神宮球場を舞台にする花の東京6大学リーグで、新潟県人OBから久々の規定打席到達者が現れた。法大・鎌倉航捕手(3年=日本文理)は今季、リーグ戦初スタメンとなる開幕マスクから正捕手の座を死守。12試合中11試合で先発起用され、チームはAクラスの3位、自身はチーム2位タイの7打点を挙げた。日本文理で甲子園ベスト4入りしたメンバーの中でも、卒業後の実績では1歩リード。充実のシーズンを振り返った。

 正捕手としてフルシーズンを駆け抜けた3年春。鎌倉は最高の笑顔で今季最終戦を終えた。5月21日の東大2回戦で、同学年の菅野秀哉(3年=小高工)を好リード。マスクをかぶって初の完封勝利を喜び、菅野の最優秀防御率のタイトルもアシストした。「最後にきっちり終わることができて良かった」と満足感に浸った。

 チームは6勝4敗2分けの勝ち点3で、2季ぶりのAクラス入り。だが開幕週の早大、次週の立大戦でも勝ち点を落とすなど、1分けを挟んで4連敗で始まった。鎌倉はオープン戦で中村浩人(3年=多良木)との正捕手争いに勝ったが、試練の船出だった。「リードが後手後手に回って大胆になれず、死球も長打も出したくなくて、半信半疑でサインを出していた」。
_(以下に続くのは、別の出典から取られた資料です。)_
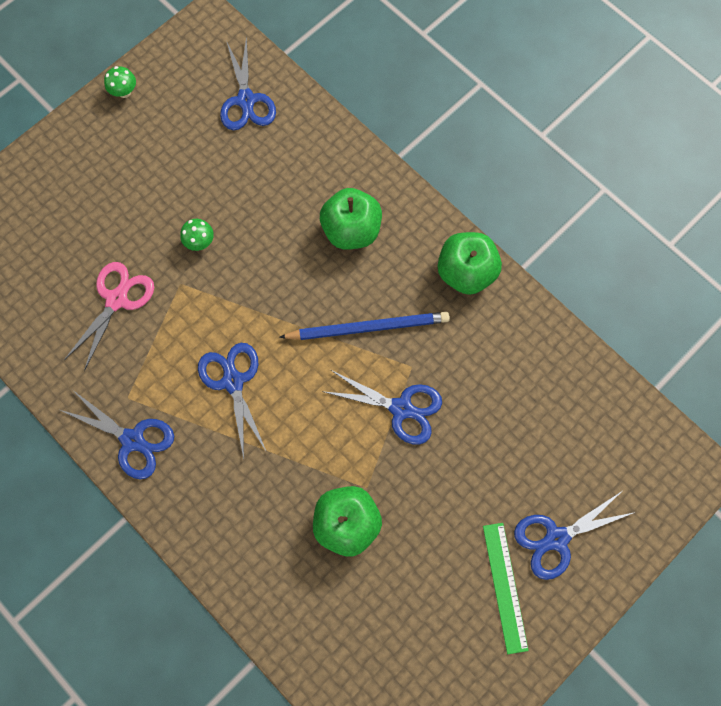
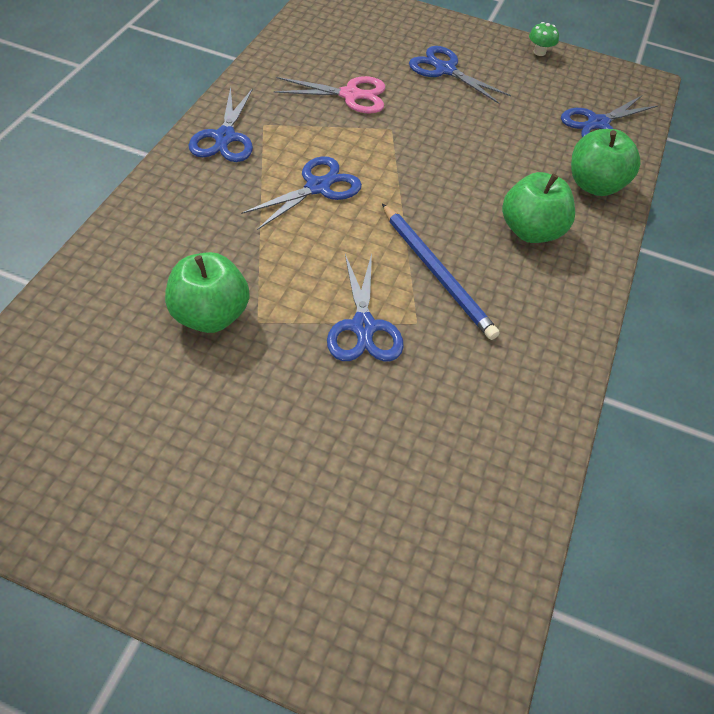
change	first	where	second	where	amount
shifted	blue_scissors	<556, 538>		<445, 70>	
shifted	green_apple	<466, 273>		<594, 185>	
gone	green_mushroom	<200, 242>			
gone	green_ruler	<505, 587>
 転機は第4週の明大戦から。過去8シーズンで5度優勝の難敵に連勝するなど、開幕4連敗の後は1分けを挟んで6連勝で今季を締めた。「明大戦からは割り切って、自分らしいリードができるようになった。配球の意図を(投手に)しっかり伝え、自信を持ってサインを出せるようになりました」。

 思わぬ副産物も。高校時代は「8番捕手」が定位置で、「守備の人」だった男がチーム2位タイの7打点を挙げた。打率は規定打席到達38人の中で34位の2割1分9厘、7安打ながらも「試合の中のターニングポイントで1本打てれば。あいつに回ったら『点入っているな』くらいの感覚になってもらえれば」と、効果的な一打が多かった。

 秋以降の課題はスローイング。今季は12個の盗塁を許し、1度も刺せなかった。中村が強肩を売りにしているだけに、正捕手の座はまだ安泰ではない。「送球の精度を高めるために、キャッチングの精度から上げていきたい。あと、打撃は1試合に1本(安打)ですね」と、正妻として不動の地位を固めていく。【中島正好】

 ◆鎌倉航(かまくら・わたる)1996年(平8)4月26日、上越市生まれ。小学生で野球を始めてから捕手一筋。直江津中3年時に県3位、Kボール県選抜では全国準V。日本文理では1年春からベンチ入りし、同秋から正捕手。3年夏の甲子園では4強入り。DeNA飯塚悟史投手(20)は幼稚園からの幼なじみで、中高の6年間、バッテリーを組んだ。東京6大学リーグは通算15試合に出場し打率1割9分4厘(36打数7安打)、0本塁打、7打点。法学部3年。168センチ、72キロ。右投げ右打ち。